In children, after operations to treat complex congenital heart defects, such as tetralogy of Fallot (ToF), transposition of great arteries (TGA), and single ventricle (SV), there are numerous residual changes and cardiac dysrhythmias that significantly affect exercise capacity.
ToF is a complex cyanotic congenital heart defect that consists of a defect in the intraventricular septum, stenosis in the right ventricular outflow tract, dextroposition of the aortic root, and right ventricular hypertrophy. ToF is approximately 3.5% of all heart defects and was 1 of the first complex congenital heart defects to be corrected surgically.

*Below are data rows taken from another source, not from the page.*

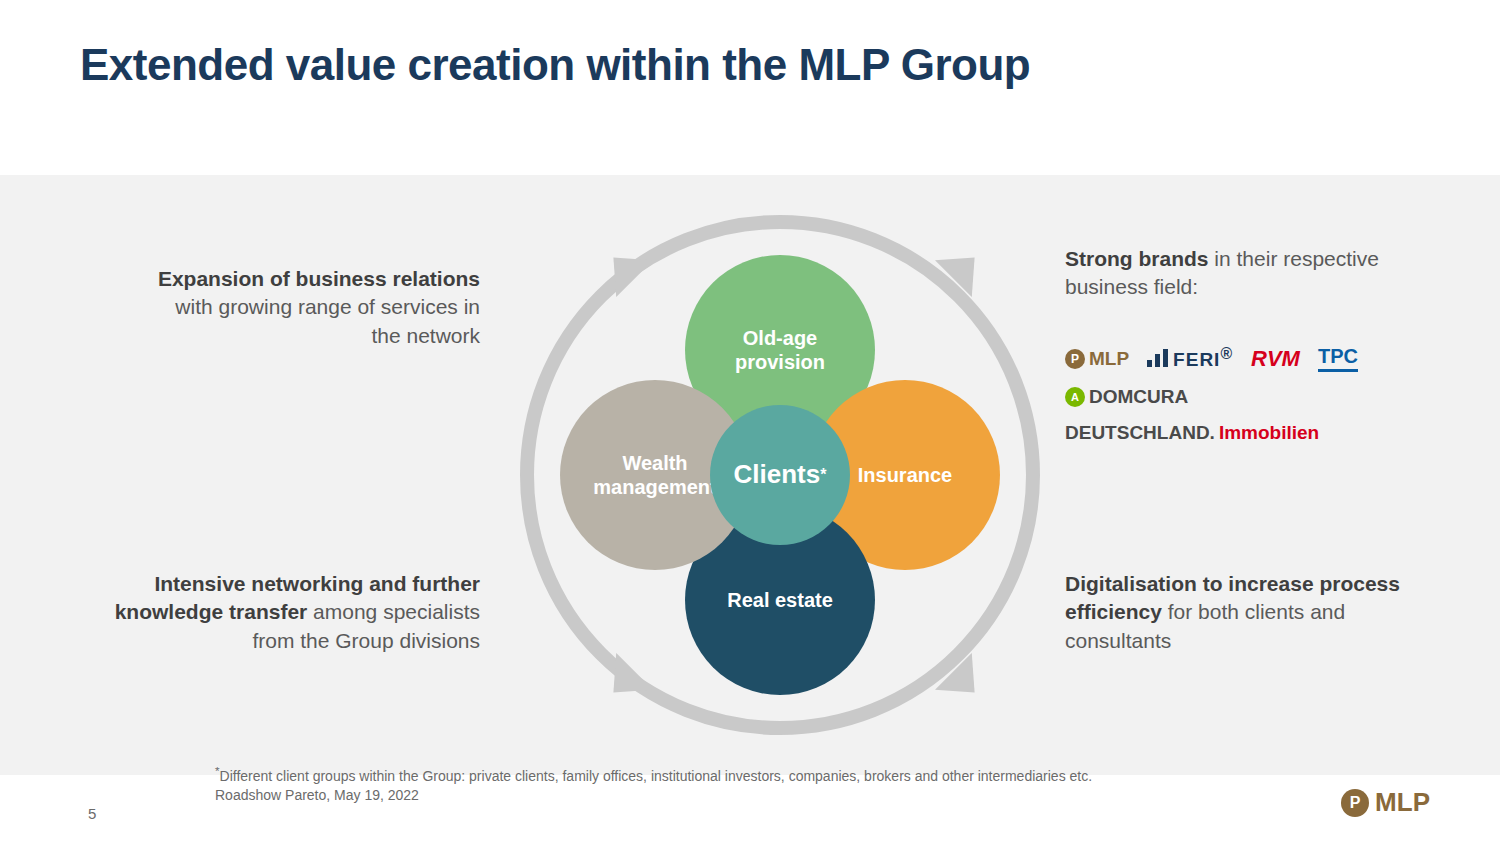Extended value creation within the MLP Group
Expansion of business relations with growing range of services in the network
Intensive networking and further knowledge transfer among specialists from the Group divisions
Strong brands in their respective business field:
PMLP FERI® RVM TPC ADOMCURA DEUTSCHLAND. Immobilien
Digitalisation to increase process efficiency for both clients and consultants
Old-age
provision
Insurance
Real estate
Wealth
management
Clients*
*Different client groups within the Group: private clients, family offices, institutional investors, companies, brokers and other intermediaries etc.
Roadshow Pareto, May 19, 2022
5
PMLP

The effects of surgery at the present time are good. It is believed that at least 90% of patients survive 30 years or more; however, due to the complexity of the anomalies, the early and late postoperative period may occur with residual changes of different intensity.1–3 The most common include systolic gradient through the right ventricle outflow tract (RVOT), residual ventricular septal defects, and pulmonary valve insufficiency; these quite often include ventricular arrhythmias and conduction disturbances, especially complete block of the right bundle branch.4,5
Another anomaly, TGA, is treated by the Jatene (arterial switch) operation, which restores proper hemodynamic conditions. In TGA, after the surgery for residual stenosis at the junction of the aorta and pulmonary trunk, coronary artery stenosis, widening pad “neoaorty,” and aortic valve insufficiency may also occur. Enlargement and left ventricular dysfunction is also described as a consequence of abnormal myocardial perfusion in the transplanted coronary arteries.6
However, in children with SV, the Fontan operation is performed. The aim of the operation is the connection of the superior and inferior vena cava to the pulmonary artery; unfortunately, this type of operation is burdened with a number of complications that affect the child's condition and subsequent exercise capacity.7–9
Recently, the results of treatment in children with those complex heart defects are getting better and better; it is expected that these children should lead normal lives, go to school, and be able to participate in physical activities. Therefore, it is necessary, in addition to carrying out standard checks (laboratory tests, standard electrocardiography [ECG], Holter ECG, echocardiography, etc.) to evaluate their physical capacity. The aim of this study was to plan a specific range of physical activities appropriate to the current possibilities of these patients.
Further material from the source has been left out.